Start of Supplied data
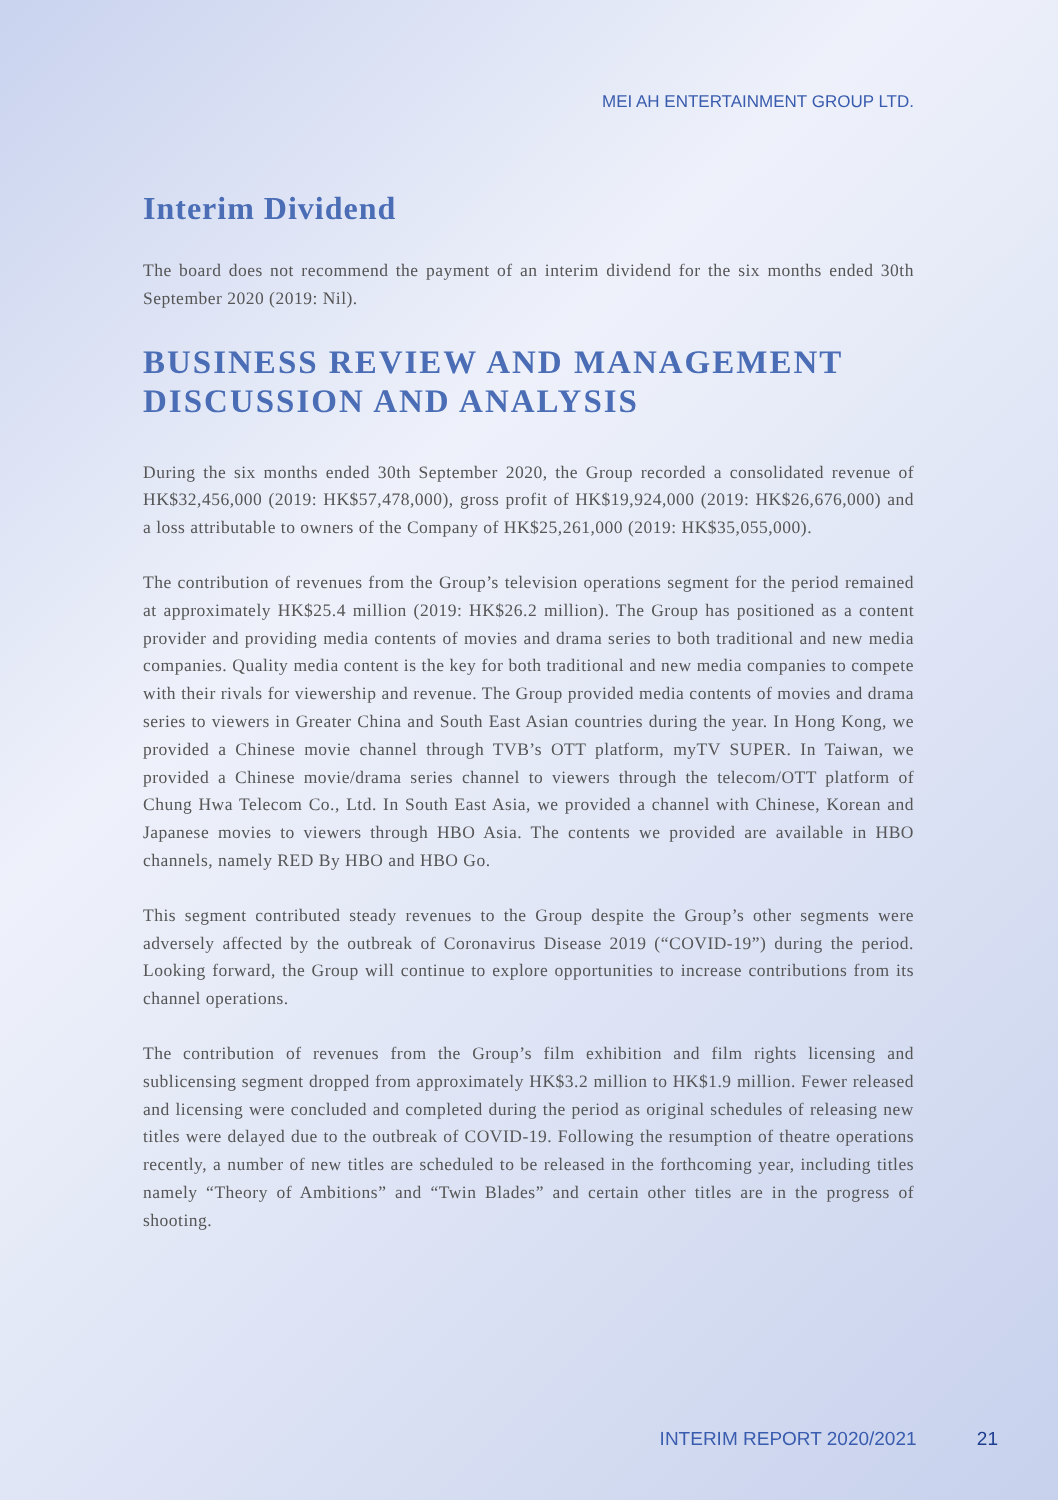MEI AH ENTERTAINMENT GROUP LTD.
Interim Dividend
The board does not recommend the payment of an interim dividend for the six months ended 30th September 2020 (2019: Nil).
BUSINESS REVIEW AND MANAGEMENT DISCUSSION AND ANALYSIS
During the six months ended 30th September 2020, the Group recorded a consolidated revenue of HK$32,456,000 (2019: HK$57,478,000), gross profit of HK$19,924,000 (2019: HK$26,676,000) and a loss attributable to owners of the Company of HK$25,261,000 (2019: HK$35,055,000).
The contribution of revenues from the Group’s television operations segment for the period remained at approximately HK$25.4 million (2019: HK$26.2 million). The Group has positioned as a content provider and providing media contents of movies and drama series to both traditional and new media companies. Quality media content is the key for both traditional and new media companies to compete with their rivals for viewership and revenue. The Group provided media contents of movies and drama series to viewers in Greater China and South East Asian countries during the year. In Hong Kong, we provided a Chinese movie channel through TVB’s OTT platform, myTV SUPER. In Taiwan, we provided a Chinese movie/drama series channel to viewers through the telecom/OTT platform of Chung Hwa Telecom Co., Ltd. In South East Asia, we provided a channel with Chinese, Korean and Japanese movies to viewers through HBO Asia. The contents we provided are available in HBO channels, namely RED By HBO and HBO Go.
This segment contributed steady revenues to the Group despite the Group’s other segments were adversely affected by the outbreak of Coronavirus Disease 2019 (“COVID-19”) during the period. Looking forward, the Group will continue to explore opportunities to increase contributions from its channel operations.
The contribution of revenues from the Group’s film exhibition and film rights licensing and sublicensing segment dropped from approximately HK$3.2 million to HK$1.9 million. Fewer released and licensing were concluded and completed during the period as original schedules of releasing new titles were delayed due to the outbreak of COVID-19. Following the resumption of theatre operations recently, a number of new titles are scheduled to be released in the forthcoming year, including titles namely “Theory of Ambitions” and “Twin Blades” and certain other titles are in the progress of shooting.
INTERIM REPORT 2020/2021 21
End of Supplied data
Work request
The data must be repeated exactly. Any pictures in it are to be left out.

Answer to the exercise
MEI AH ENTERTAINMENT GROUP LTD.
Interim Dividend
The board does not recommend the payment of an interim dividend for the six months ended 30th September 2020 (2019: Nil).
BUSINESS REVIEW AND MANAGEMENT DISCUSSION AND ANALYSIS
During the six months ended 30th September 2020, the Group recorded a consolidated revenue of HK$32,456,000 (2019: HK$57,478,000), gross profit of HK$19,924,000 (2019: HK$26,676,000) and a loss attributable to owners of the Company of HK$25,261,000 (2019: HK$35,055,000).
The contribution of revenues from the Group’s television operations segment for the period remained at approximately HK$25.4 million (2019: HK$26.2 million). The Group has positioned as a content provider and providing media contents of movies and drama series to both traditional and new media companies. Quality media content is the key for both traditional and new media companies to compete with their rivals for viewership and revenue. The Group provided media contents of movies and drama series to viewers in Greater China and South East Asian countries during the year. In Hong Kong, we provided a Chinese movie channel through TVB’s OTT platform, myTV SUPER. In Taiwan, we provided a Chinese movie/drama series channel to viewers through the telecom/OTT platform of Chung Hwa Telecom Co., Ltd. In South East Asia, we provided a channel with Chinese, Korean and Japanese movies to viewers through HBO Asia. The contents we provided are available in HBO channels, namely RED By HBO and HBO Go.
This segment contributed steady revenues to the Group despite the Group’s other segments were adversely affected by the outbreak of Coronavirus Disease 2019 (“COVID-19”) during the period. Looking forward, the Group will continue to explore opportunities to increase contributions from its channel operations.
The contribution of revenues from the Group’s film exhibition and film rights licensing and sublicensing segment dropped from approximately HK$3.2 million to HK$1.9 million. Fewer released and licensing were concluded and completed during the period as original schedules of releasing new titles were delayed due to the outbreak of COVID-19. Following the resumption of theatre operations recently, a number of new titles are scheduled to be released in the forthcoming year, including titles namely “Theory of Ambitions” and “Twin Blades” and certain other titles are in the progress of shooting.
INTERIM REPORT 2020/2021 21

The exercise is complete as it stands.